The Board today also approved a request by Commissioner of Public Lands Peter Goldmark to retain DNR’s current 27 percent management fee through the end of Fiscal Year 2013, which is June 30, 2013. The Board acted in 2011 to lower the fee below the statutory ceiling of 30 percent in response to improved prices for the timber DNR auctions from state trust lands.
Beneficiaries of state trust lands include public K-12 schools statewide, several counties, state universities, the State Capitol campus, and state penal institutions. DNR retains a portion of the revenues it produces from those lands to replant forests, improve habitat, assure clean water, and other important forestland management activities.
New board member
The Board welcomed its newest member today, Steven West, professor and interim director of the University of Washington School of Environmental and Forest Sciences, to represent the interests of the university – a beneficiary of state trust lands. He replaces Thomas Hinkley, the school’s previous interim director.

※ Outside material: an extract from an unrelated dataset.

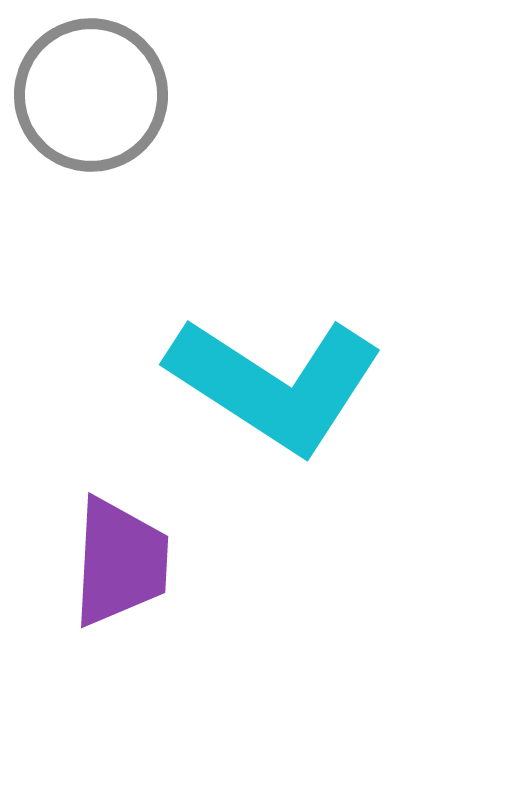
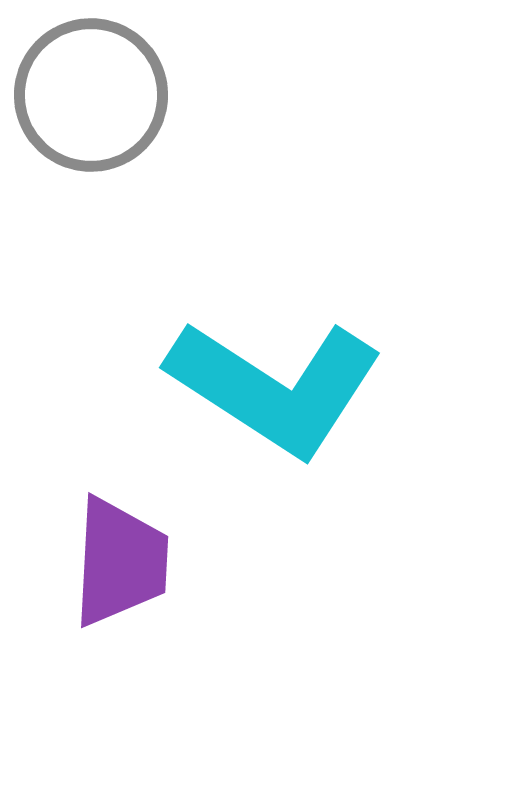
cyan L-shape: moved 3 px down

More information about the proposed Lake Whatcom reconveyance:
More information about the Okanogan auctions:
DNR manages state trust lands
Administered by Commissioner of Public Lands Peter Goldmark, DNR manages more than 5.6 million acres of state-owned forest, range, commercial, agricultural, conservation, and aquatic lands. Of these, more than half are held in trust to produce income to support public schools, universities, prisons, and other state institutions. These state trust lands managed by DNR provide other public benefits, including outdoor recreation, habitat for native fish and wildlife, and watersheds for clean water.